(P-168) Molecular Characterisation of the Marsupial Histotroph: a Dynamic Uterine Fluid Microenvironment

Abstract Authors: Jennifer. C. Hutchison1; Angus. H. Sutherland1; David. L. Potter1; Sara. Ord²; Andrew. J. Pask¹

<sub>1. School of BioSciences, University of Melbourne, VIC, Australia
2. Colossal BioSciences, TX, USA</sub>

Abstract Text: Australian marsupials are facing a biodiversity crisis, requiring quick and decisive action to prevent further extinction. Assisted Reproduction Technologies are a promising frontier in species conservation: however, while embryo culture methodologies have been developed for eutherian species, marsupial embryo culture has not yet been optimized. Given marsupial reliance on histotrophic nutrition, close examination of uterine fluid contents is necessary for optimizing embryo culture. Using a dasyurid animal model, this research identifies key uterine morphological details, metabolites, and proteins of interest within the uterine fluid relevant to embryo culture medium composition, and has developed endometrial epithelial organoids as an in vitro model of the highly secretory marsupial uterus.
Uteri from fat-tailed dunnarts (Sminthopsis crassicaudata) were collected across gestation.

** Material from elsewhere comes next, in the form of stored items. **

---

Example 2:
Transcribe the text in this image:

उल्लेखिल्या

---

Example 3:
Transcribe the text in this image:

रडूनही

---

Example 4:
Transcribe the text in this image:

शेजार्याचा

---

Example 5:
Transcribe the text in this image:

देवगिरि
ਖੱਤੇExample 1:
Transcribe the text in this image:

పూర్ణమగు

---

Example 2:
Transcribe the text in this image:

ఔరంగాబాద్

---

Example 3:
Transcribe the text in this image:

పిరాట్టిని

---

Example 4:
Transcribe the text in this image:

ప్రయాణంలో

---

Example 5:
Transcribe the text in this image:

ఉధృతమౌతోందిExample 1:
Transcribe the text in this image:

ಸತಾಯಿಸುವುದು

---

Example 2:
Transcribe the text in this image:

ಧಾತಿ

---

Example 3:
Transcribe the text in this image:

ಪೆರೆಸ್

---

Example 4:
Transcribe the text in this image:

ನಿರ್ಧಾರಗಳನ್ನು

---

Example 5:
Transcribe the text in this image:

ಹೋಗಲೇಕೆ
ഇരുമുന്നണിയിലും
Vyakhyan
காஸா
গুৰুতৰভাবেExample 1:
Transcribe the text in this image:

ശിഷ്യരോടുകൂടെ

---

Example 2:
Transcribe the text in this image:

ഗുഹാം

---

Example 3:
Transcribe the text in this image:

Micro-CT defined the internal structure of the uterus, and cellular detail was resolved using routine histological techniques. Uterine fluid was collected and subjected to metabolomic and proteomic analysis. DAVID analysis identified secreted proteins and their relevant gene ontology pathways.

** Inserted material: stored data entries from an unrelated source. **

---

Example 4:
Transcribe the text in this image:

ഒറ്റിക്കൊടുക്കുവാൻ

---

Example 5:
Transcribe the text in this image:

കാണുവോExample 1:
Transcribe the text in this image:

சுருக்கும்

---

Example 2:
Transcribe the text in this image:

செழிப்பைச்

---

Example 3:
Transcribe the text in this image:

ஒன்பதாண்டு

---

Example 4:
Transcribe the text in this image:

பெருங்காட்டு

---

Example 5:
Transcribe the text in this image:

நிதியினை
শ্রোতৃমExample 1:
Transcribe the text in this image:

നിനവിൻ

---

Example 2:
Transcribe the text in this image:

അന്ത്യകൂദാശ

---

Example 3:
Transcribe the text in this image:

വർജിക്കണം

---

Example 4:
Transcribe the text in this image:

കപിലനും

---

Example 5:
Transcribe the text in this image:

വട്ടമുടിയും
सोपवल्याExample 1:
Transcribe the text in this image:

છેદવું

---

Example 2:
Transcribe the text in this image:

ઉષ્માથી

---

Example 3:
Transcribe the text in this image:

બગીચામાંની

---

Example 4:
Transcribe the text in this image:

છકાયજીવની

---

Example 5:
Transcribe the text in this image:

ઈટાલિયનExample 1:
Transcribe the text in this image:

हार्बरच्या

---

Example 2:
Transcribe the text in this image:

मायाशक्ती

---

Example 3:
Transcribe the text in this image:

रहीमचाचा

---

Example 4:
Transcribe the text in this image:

The dunnart uterus is highly glandular with a folded luminal surface, and contains a dynamic fluid microenvironment. Uterine fluid from different developmental stages had unique molecular signatures: >1800 peptides and 180 metabolites were detected. While significant overlap was detected between samples, each developmental stage had a small cohort of unique peptides, likely of significance to the key developmental pathways active in the developing embryo. Fluctuations in metabolic pathways, energy generation, and stress response are identified between developmental stages using gene ontology analysis. The metabolomic profile of the post-implantation uterine fluid was significantly different to pre-implantation uterine fluid, with enrichment of 57 metabolites observed.
The marsupial uterus is a dynamic microenvironment, with modulation of key proteins and metabolic pathways pertinent to the developing embryo. Insights from these molecular characterisations will be key to unlocking marsupial assisted reproductive technologies.